Tuesday, December 22, 2020

Brexit debilitation

 So yet another supposedly final deadline has come and gone, and the ludicrous ‘will they, won’t they’ theatre of the last few months continues. Ludicrous, but debilitating, too, in a host of ways.

Debilitating, certainly, for those desperately anxious to know just how much their lives and livelihoods are going to be damaged, with literally only days to go. Debilitating for those businesses and others who are expected to be prepared for changes as yet unknown or, where known, lacking in the necessary operational detail, as the head of the British Chambers of Commerce has outlined. Debilitating, too, for the reputation of the UK - already so battered by Brexit - with bellicose talk of deploying the Royal Navy to police ‘no deal’ fishing rights and the ramping up of jingoism and xenophobia in this weekend’s newspaper headlines.

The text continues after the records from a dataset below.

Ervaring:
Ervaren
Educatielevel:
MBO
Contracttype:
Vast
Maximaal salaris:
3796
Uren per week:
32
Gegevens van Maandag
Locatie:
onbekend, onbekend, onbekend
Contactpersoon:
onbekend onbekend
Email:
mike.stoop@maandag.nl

If this is all supposed to be part of a ‘tough’ negotiating strategy, it is one which makes for deeply irresponsible government and which is having deeply destabilizing effects. Huge sectors of the economy don’t know what they are facing, and business leaders are reported to be in despair. We’re in the extraordinary situation of planning for a military airlift of vaccines to the UK (and, equally extraordinary, of not knowing whether there will be adequate supplies of general medicines). Already supermarkets and others are stockpiling goods, with consequent massive lorry queues. Nor should the uncertainty about non-economic issues, such as those of security co-operation, be forgotten.